## How to complete this task
Go through the material line by line and copy each one with the word "Number".
=== Section Start ===
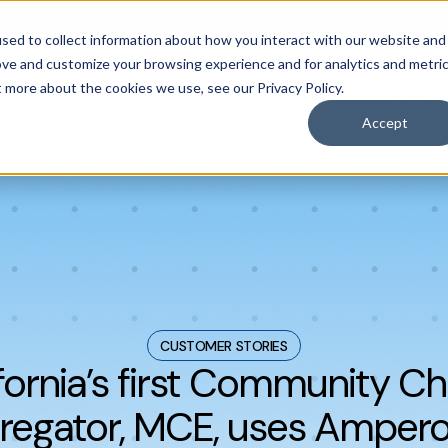
 Product Alert! Probabilistic Asset Solar and Wind Short-Term
sed to collect information about how you interact with our website and
ove and customize your browsing experience and for analytics and metri
t more about the cookies we use, see our Privacy Policy.
Our appr
casting
obal grids.
mand forecasting
 forecasting
Accept
CUSTOMER STORIES
fornia’s first Community C
regator, MCE, uses Ampero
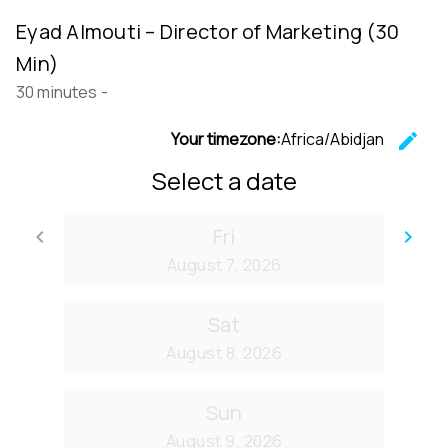
Eyad Almouti – Director of Marketing (30
Min)
30 minutes
-
Your timezone:
Africa/Abidjan
edit
C
Select a date
Fri
keyboard_arrow_left
keyboard_arrow_right
Go back
Go
August 7, 2026
Sat
August 8, 2026
Sun
August 9, 2026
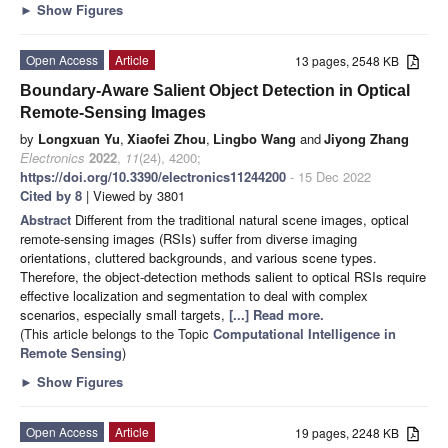
►
Show Figures
Open Access
Article
13 pages, 2548 KB
Boundary-Aware Salient Object Detection in Optical
Remote-Sensing Images
by
Longxuan Yu
,
Xiaofei Zhou
,
Lingbo Wang
and
Jiyong Zhang
Electronics
2022
,
11
(24), 4200;
https://doi.org/10.3390/electronics11244200
- 15 Dec 2022
Cited by 8
| Viewed by 3801
Abstract
Different from the traditional natural scene images, optical
remote-sensing images (RSIs) suffer from diverse imaging
orientations, cluttered backgrounds, and various scene types.
Therefore, the object-detection methods salient to optical RSIs require
effective localization and segmentation to deal with complex
scenarios, especially small targets,
[...] Read more.
(This article belongs to the Topic
Computational Intelligence in
Remote Sensing
)
►
Show Figures
Open Access
Article
19 pages, 2248 KB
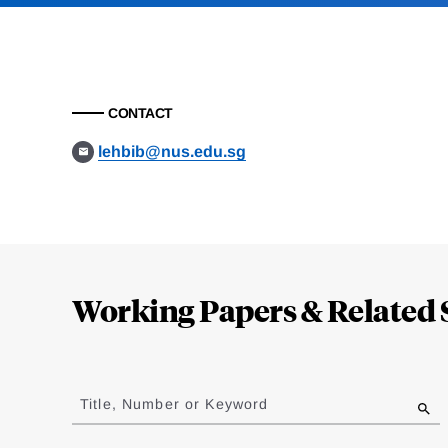
CONTACT
lehbib@nus.edu.sg
Loding
Complete
Working Papers & Related 
Jump
to
Title, Number or Keyword
results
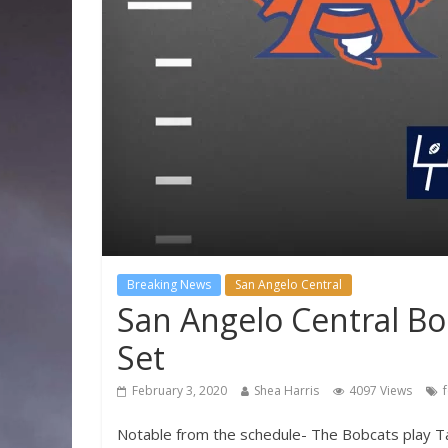
Breaking News
San Angelo Central
San Angelo Central Bo
Set
February 3, 2020
Shea Harris
4097 Views
Notable from the schedule- The Bobcats play Tasc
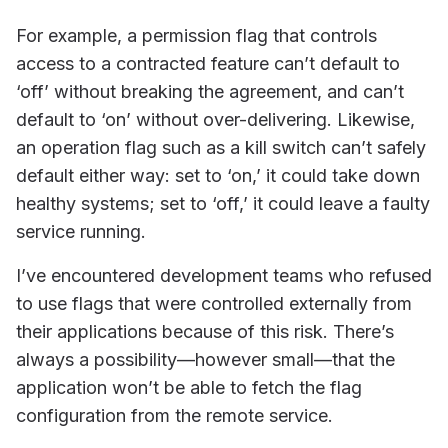
For example, a permission flag that controls
access to a contracted feature can’t default to
‘off’ without breaking the agreement, and can’t
default to ‘on’ without over-delivering. Likewise,
an operation flag such as a kill switch can’t safely
default either way: set to ‘on,’ it could take down
healthy systems; set to ‘off,’ it could leave a faulty
service running.
I’ve encountered development teams who refused
to use flags that were controlled externally from
their applications because of this risk. There’s
always a possibility—however small—that the
application won’t be able to fetch the flag
configuration from the remote service.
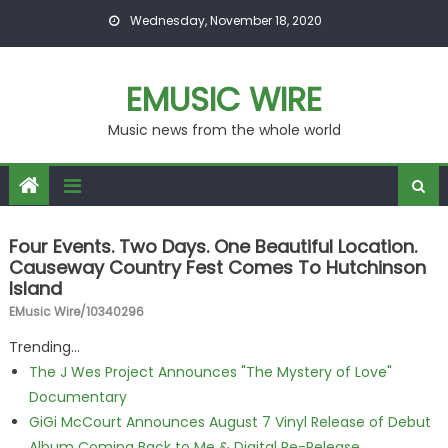
Skip to content
Wednesday, November 18, 2020
EMUSIC WIRE
Music news from the whole world
Four Events. Two Days. One Beautiful Location.
Causeway Country Fest Comes To Hutchinson
Island
EMusic Wire/10340296
Trending...
The J Wes Project Announces "The Mystery of Love"
Documentary
GiGi McCourt Announces August 7 Vinyl Release of Debut
Album Coming Back to Me & Digital Re-Release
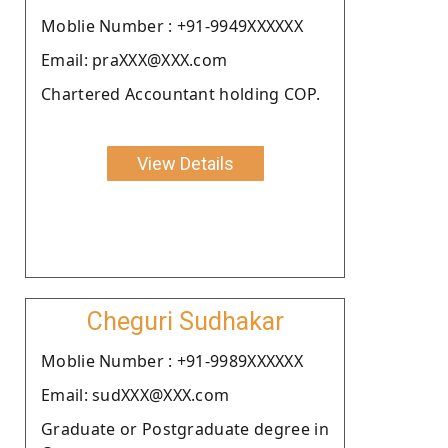
Moblie Number : +91-9949XXXXXX
Email: praXXX@XXX.com
Chartered Accountant holding COP.
View Details
Cheguri Sudhakar
Moblie Number : +91-9989XXXXXX
Email: sudXXX@XXX.com
Graduate or Postgraduate degree in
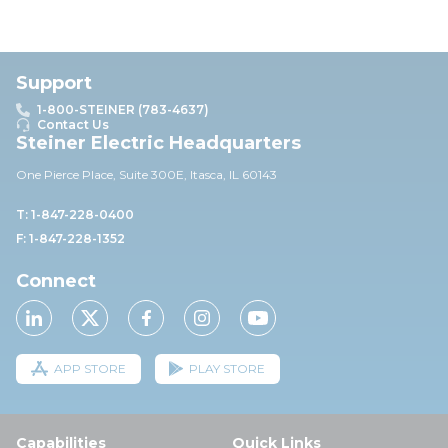
Support
1-800-STEINER (783-4637)
Contact Us
Steiner Electric Headquarters
One Pierce Place, Suite 30
0E,
Itasca, IL 60143
T: 1-847-228-0400
F: 1-847-228-1352
Connect
APP STORE
PLAY STORE
Capabilities
Quick Links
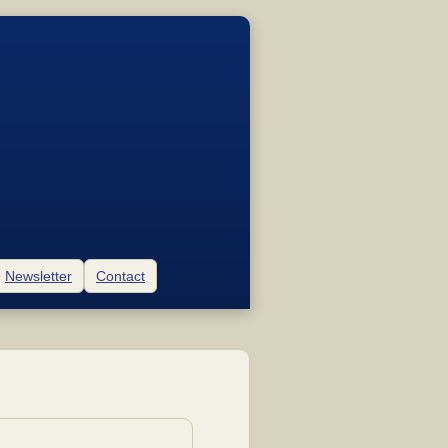
Newsletter
Contact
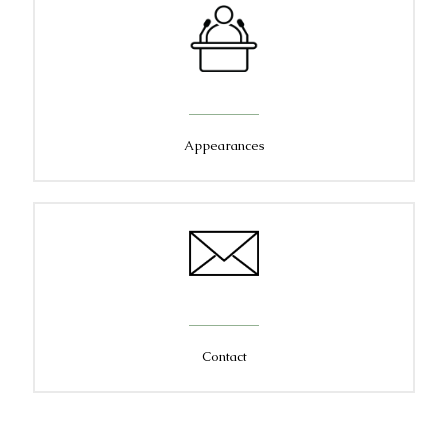
Appearances
Contact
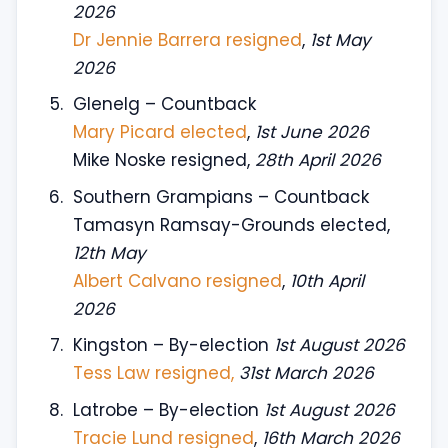
2026
Dr Jennie Barrera resigned
,
1st May
2026
Glenelg – Countback
Mary Picard elected
,
1st June 2026
Mike Noske resigned,
28th April 2026
Southern Grampians – Countback
Tamasyn Ramsay-Grounds elected,
12th May
Albert Calvano resigned
,
10th April
2026
Kingston – By-election
1st August 2026
Tess Law resigned,
31st March 2026
Latrobe – By-election
1st August 2026
Tracie Lund resigned
,
16th March 2026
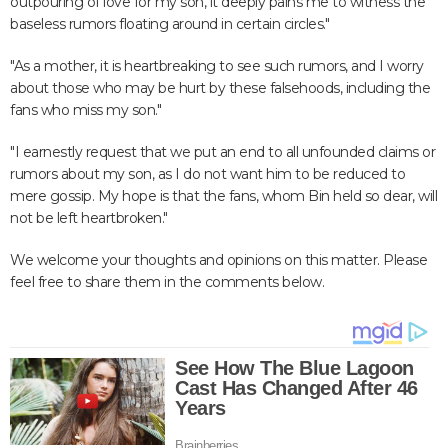
outpouring of love for my son, it deeply pains me to witness the
baseless rumors floating around in certain circles."
"As a mother, it is heartbreaking to see such rumors, and I worry
about those who may be hurt by these falsehoods, including the
fans who miss my son."
"I earnestly request that we put an end to all unfounded claims or
rumors about my son, as I do not want him to be reduced to
mere gossip. My hope is that the fans, whom Bin held so dear, will
not be left heartbroken."
We welcome your thoughts and opinions on this matter. Please
feel free to share them in the comments below.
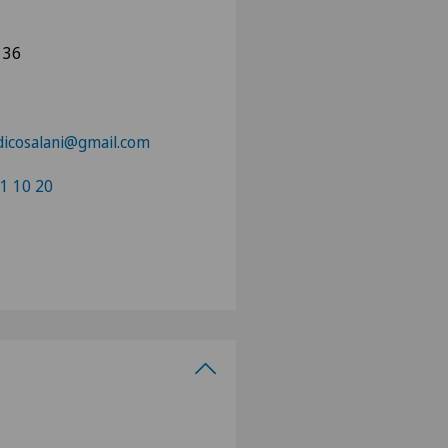
 36
dicosalani@gmail.com
1 10 20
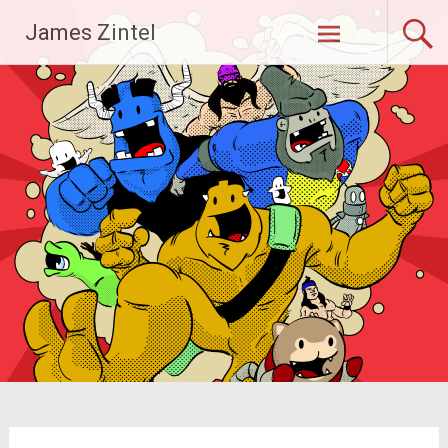
Skip
James Zintel
to
content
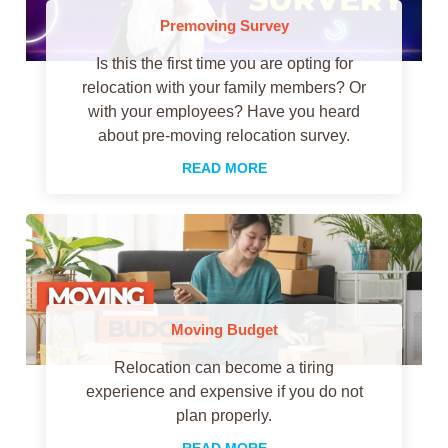
Premoving Survey
Is this the first time you are opting for
relocation with your family members? Or
with your employees? Have you heard
about pre-moving relocation survey.
READ MORE
Moving Budget
Relocation can become a tiring
experience and expensive if you do not
plan properly.
READ MORE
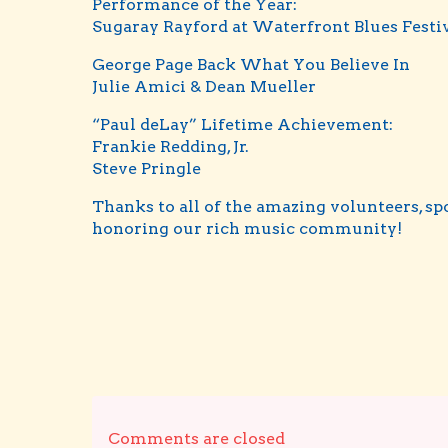
Performance of the Year:
Sugaray Rayford at Waterfront Blues Festi
George Page Back What You Believe In
Julie Amici & Dean Mueller
“Paul deLay” Lifetime Achievement:
Frankie Redding, Jr.
Steve Pringle
Thanks to all of the amazing volunteers, s
honoring our rich music community!
Comments are closed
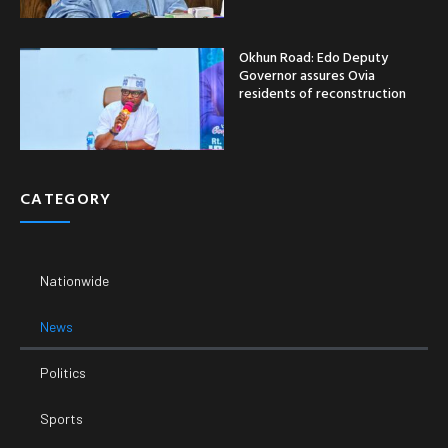
News
Politics
Sports
Crime
Entertainment
Business
Economy
SUPPORT
Email:
Phone Number:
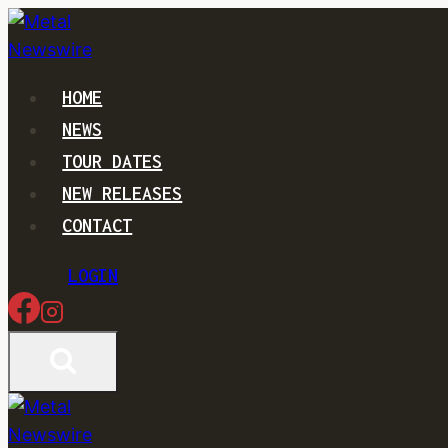
Skip
to
content
HOME
NEWS
TOUR DATES
NEW RELEASES
CONTACT
LOGIN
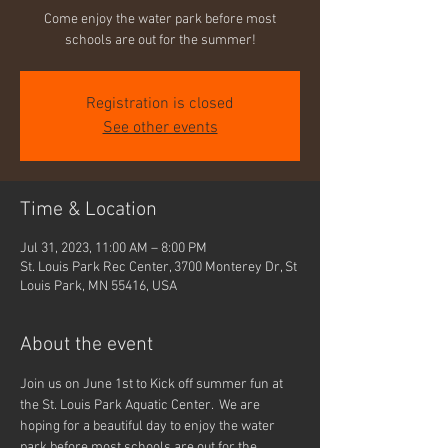
Come enjoy the water park before most
schools are out for the summer!
Registration is closed
See other events
Time & Location
Jul 31, 2023, 11:00 AM – 8:00 PM
St. Louis Park Rec Center, 3700 Monterey Dr, St
Louis Park, MN 55416, USA
About the event
Join us on June 1st to Kick off summer fun at 
the St. Louis Park Aquatic Center.  We are 
hoping for a beautiful day to enjoy the water 
park before most schools are out for the 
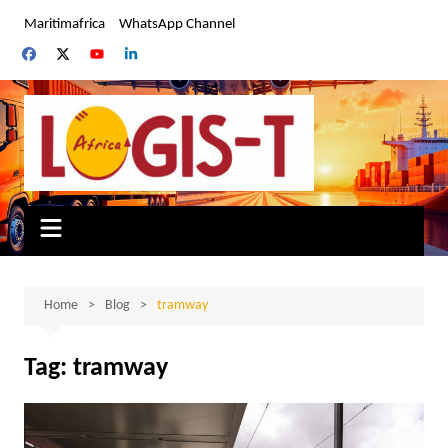
Skip
Maritimafrica
WhatsApp Channel
to
content
Home
Blog
tramway
Tag:
tramway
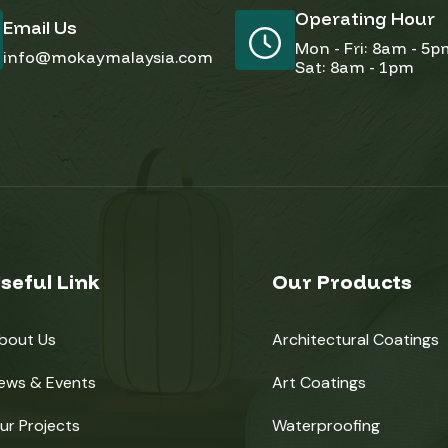
Operating Hour
Email Us
Mon - Fri: 8am - 5
info@mokaymalaysia.com
Sat: 8am - 1pm
seful Link
Our Products
bout Us
Architectural Coatings
ews & Events
Art Coatings
ur Projects
Waterproofing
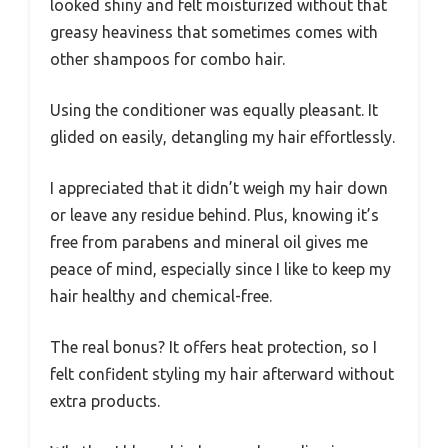
looked shiny and felt moisturized without that
greasy heaviness that sometimes comes with
other shampoos for combo hair.
Using the conditioner was equally pleasant. It
glided on easily, detangling my hair effortlessly.
I appreciated that it didn’t weigh my hair down
or leave any residue behind. Plus, knowing it’s
free from parabens and mineral oil gives me
peace of mind, especially since I like to keep my
hair healthy and chemical-free.
The real bonus? It offers heat protection, so I
felt confident styling my hair afterward without
extra products.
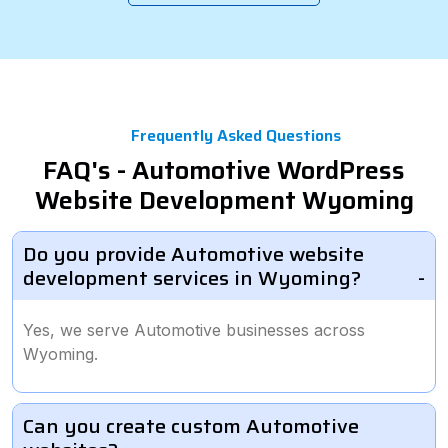
Frequently Asked Questions
FAQ's - Automotive WordPress
Website Development Wyoming
Do you provide Automotive website
development services in Wyoming?
Yes, we serve Automotive businesses across
Wyoming.
Can you create custom Automotive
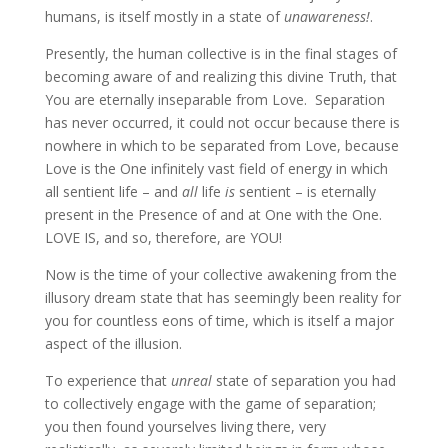
humans, is itself mostly in a state of
unawareness!
.
Presently, the human collective is in the final stages of
becoming aware of and realizing this divine Truth, that
You are eternally inseparable from Love. Separation
has never occurred, it could not occur because there is
nowhere in which to be separated from Love, because
Love is the One infinitely vast field of energy in which
all sentient life – and
all
life
is
sentient – is eternally
present in the Presence of and at One with the One.
LOVE IS, and so, therefore, are YOU!
Now is the time of your collective awakening from the
illusory dream state that has seemingly been reality for
you for countless eons of time, which is itself a major
aspect of the illusion.
To experience that
unreal
state of separation you had
to collectively engage with the game of separation;
you then found yourselves living there, very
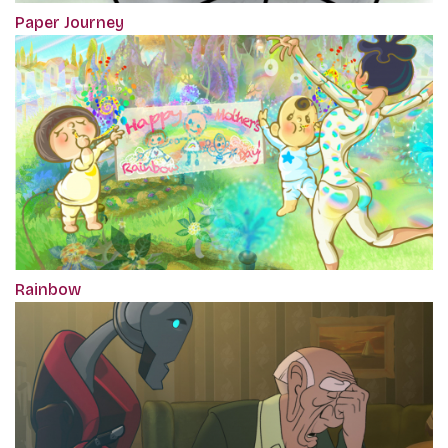
Paper Journey
Rainbow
=== Section End ===
## Task response
Title, Number or Keyword
Moblie Number : +91-9949XXXXXX
Moblie Number : +91-9989XXXXXX
Phone Number:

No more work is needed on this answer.